··· TRECHO DA FONTE ···

Muitas pessoas estão preocupadas com o risco inflacionário no país, principalmente olhando os preços dos supermercados.
Este risco é muito importante de ser avaliado pois, se estivermos entrando em um processo inflacionário, o Banco Central terá que subir a Selic muito antes do que ele gostaria.
Além disso, a dívida pública, que está sendo mais tranquilamente financiada pelo enorme montante em Tesouro Selic com 2 por cento de taxa, passará a ser muito mais cara para os cofres do governo. E não podemos esquecer que ele já está com problemas sérios de dívida sobre PIB, chegando próximo de 100 por cento.
Então, vamos lá…
O IPCA, que é o índice de preços ao consumidor amplo, está em um dos menores níveis da série histórica.
O último resultado, apresentado em julho, mostrou alta de 0,36 por cento contra o mês anterior. Mas o que chama a nossa atenção é a grande dispersão de resultado entre os setores neste ano.
Enquanto alimentos e educação sobem mais de 4 por cento no ano, itens como transportes caem mais de 4 por cento.
É importante levar em conta o peso de cada item no índice total. Dá para notar, por exemplo, que o peso de alimentação é praticamente o mesmo de transportes. Ou seja, uma alta é cancelada pela outra queda.
Ir ao supermercado e perceber que sua cesta de consumo subiu muito não quer dizer que o país está em um processo inflacionário. O processo inflacionário é descrito como uma condição contínua (não pontual) e generalizada (não restrita a alguns itens).

··· DADOS EXIBIDOS ···

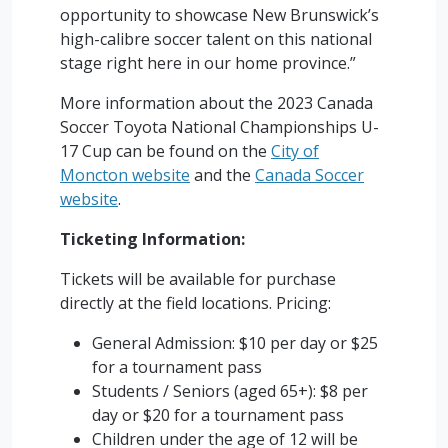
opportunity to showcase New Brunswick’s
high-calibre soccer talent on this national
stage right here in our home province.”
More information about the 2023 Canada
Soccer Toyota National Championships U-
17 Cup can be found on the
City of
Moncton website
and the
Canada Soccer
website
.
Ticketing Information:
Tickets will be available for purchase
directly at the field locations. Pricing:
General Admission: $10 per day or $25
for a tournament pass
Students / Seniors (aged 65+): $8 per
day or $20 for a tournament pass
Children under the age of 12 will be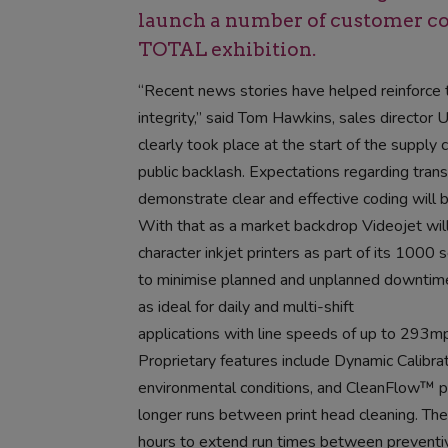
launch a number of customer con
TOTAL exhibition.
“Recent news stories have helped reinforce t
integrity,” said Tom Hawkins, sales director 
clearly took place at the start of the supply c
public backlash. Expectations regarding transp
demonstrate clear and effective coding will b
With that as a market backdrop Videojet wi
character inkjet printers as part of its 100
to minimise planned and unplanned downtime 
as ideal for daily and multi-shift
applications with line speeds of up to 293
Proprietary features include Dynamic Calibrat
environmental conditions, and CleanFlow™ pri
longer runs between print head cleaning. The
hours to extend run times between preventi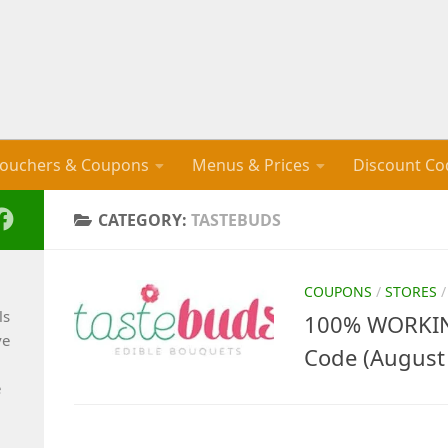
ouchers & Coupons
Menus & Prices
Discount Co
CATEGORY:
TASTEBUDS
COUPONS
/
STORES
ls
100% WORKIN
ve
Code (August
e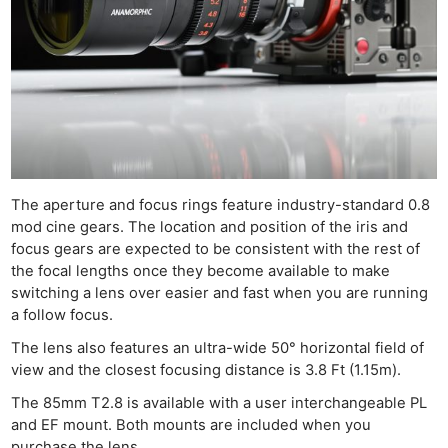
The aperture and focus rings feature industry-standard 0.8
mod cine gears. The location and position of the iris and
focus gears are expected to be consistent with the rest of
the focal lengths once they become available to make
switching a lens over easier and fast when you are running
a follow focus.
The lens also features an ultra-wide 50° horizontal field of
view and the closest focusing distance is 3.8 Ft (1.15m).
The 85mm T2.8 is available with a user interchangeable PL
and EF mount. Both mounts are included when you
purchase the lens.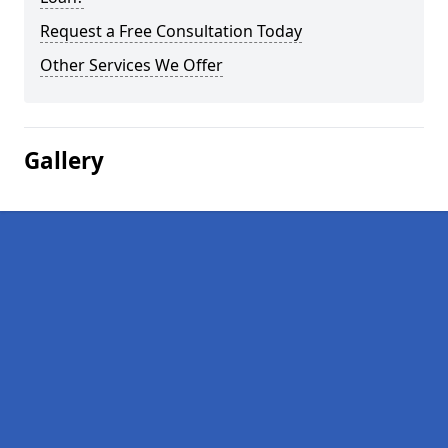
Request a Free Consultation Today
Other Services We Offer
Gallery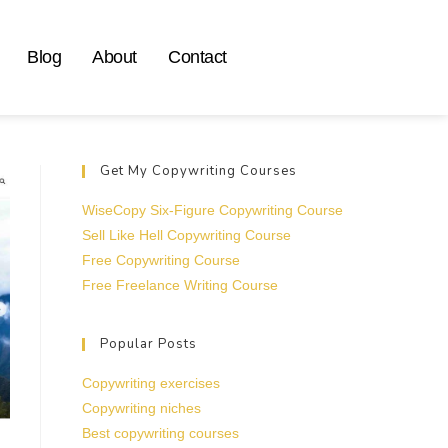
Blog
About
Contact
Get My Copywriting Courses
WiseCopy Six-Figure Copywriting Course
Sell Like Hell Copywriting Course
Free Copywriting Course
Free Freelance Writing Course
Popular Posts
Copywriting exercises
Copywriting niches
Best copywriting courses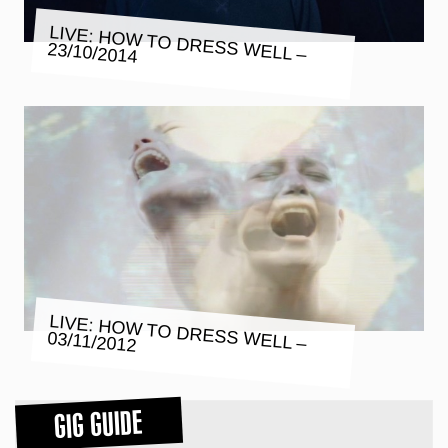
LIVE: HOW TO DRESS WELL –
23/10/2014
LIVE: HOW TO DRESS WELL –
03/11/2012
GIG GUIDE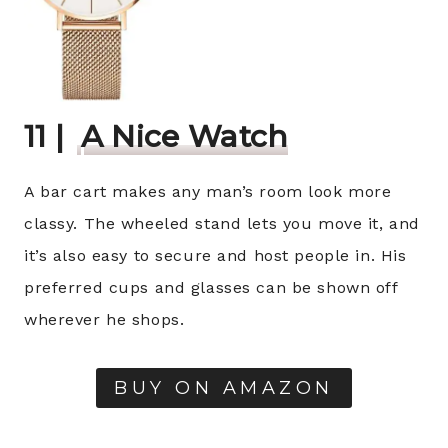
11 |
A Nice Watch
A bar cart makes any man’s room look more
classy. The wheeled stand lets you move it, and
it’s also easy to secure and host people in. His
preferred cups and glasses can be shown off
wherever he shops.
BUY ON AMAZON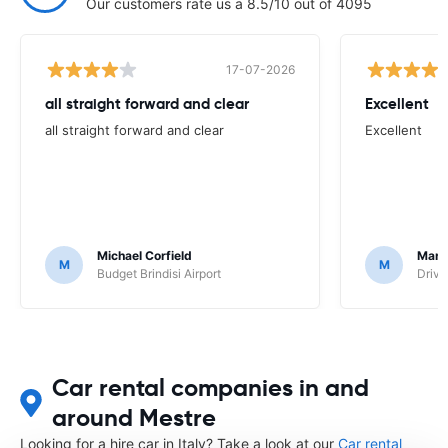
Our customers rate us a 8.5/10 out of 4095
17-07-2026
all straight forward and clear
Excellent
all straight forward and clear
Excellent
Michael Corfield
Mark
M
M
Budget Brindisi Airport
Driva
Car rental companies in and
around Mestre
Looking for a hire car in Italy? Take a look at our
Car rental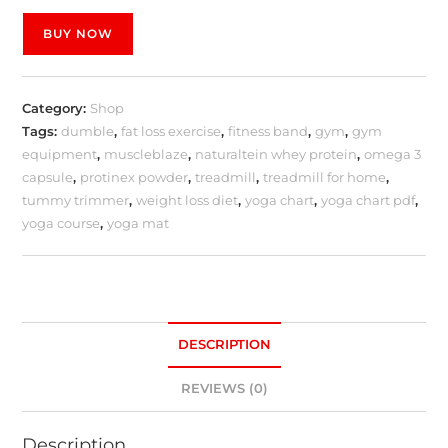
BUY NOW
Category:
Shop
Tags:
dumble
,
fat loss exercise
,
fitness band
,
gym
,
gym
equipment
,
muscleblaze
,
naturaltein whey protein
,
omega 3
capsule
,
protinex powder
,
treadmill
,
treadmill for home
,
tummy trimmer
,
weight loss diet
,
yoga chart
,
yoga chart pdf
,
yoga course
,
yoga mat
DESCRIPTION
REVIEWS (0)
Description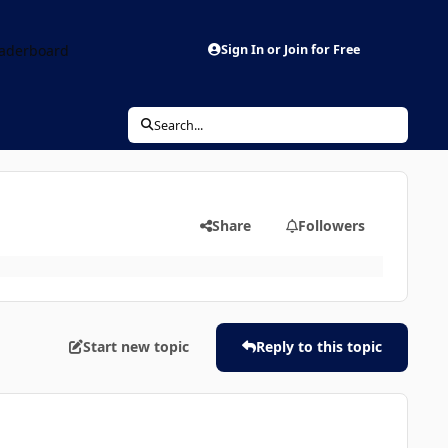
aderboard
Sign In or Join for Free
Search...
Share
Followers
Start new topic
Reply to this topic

···
··· DADOS EXIBIDOS ···

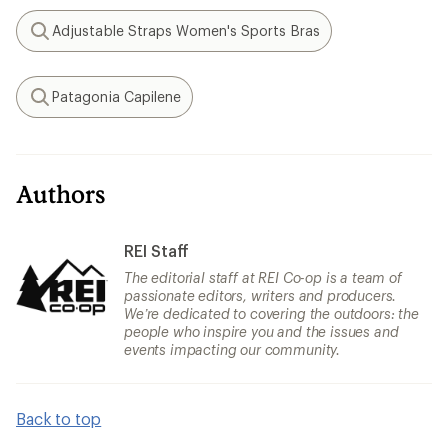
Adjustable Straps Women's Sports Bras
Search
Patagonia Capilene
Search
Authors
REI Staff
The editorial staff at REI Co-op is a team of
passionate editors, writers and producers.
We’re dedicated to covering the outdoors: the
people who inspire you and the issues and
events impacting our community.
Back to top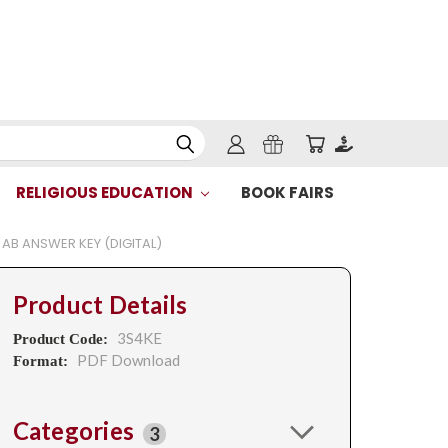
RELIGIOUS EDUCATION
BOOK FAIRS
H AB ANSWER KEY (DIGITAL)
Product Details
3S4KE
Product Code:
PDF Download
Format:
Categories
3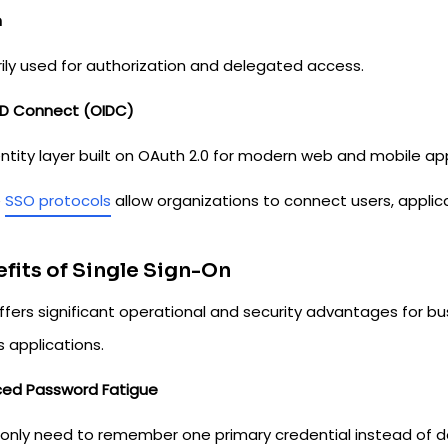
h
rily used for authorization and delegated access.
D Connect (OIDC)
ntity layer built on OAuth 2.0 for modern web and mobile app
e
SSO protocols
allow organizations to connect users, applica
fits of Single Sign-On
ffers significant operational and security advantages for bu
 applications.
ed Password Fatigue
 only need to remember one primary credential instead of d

···
··· DADOS EXIBIDOS ···

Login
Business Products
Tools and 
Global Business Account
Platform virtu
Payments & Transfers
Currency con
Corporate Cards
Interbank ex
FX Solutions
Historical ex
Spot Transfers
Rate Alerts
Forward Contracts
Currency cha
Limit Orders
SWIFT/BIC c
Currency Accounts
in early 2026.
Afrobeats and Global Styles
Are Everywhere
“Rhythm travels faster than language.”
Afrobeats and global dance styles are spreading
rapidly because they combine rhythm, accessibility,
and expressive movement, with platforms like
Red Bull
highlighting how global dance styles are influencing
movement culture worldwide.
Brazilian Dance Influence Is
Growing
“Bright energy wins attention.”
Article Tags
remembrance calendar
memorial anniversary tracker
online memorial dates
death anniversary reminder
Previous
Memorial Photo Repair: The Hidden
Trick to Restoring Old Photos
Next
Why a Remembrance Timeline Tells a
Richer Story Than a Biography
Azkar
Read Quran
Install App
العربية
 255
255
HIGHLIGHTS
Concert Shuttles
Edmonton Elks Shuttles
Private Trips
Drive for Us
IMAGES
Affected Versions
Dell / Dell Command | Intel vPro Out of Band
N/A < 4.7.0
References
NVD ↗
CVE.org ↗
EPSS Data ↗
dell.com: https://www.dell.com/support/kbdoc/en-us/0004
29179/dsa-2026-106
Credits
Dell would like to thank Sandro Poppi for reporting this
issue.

···

PERGUNTAS A RESPONDER —
A) Transcreva o trecho do texto sobre inflação que começa nas palavras "Então, vamos lá…" e termina depois de "pela outra queda.".
B) Cada afirmação a seguir concorda com o texto sobre inflação? Responda sim ou não a cada uma e cite as palavras exatas do texto que decidem.
(i) O IPCA está em um dos maiores níveis da série histórica.
(ii) O peso de alimentação no índice é praticamente o mesmo de transportes.
(iii) Itens como transportes sobem mais de 4 por cento no ano.

RESPOSTAS —
A)
Então, vamos lá…
O IPCA, que é o índice de preços ao consumidor amplo, está em um dos menores níveis da série histórica.
O último resultado, apresentado em julho, mostrou alta de 0,36 por cento contra o mês anterior. Mas o que chama a nossa atenção é a grande dispersão de resultado entre os setores neste ano.
Enquanto alimentos e educação sobem mais de 4 por cento no ano, itens como transportes caem mais de 4 por cento.
É importante levar em conta o peso de cada item no índice total. Dá para notar, por exemplo, que o peso de alimentação é praticamente o mesmo de transportes. Ou seja, uma alta é cancelada pela outra queda.

B)
(i) Não: "está em um dos menores níveis da série histórica".
(ii) Sim: "o peso de alimentação é praticamente o mesmo de transportes".
(iii) Não: "itens como transportes caem mais de 4 por cento".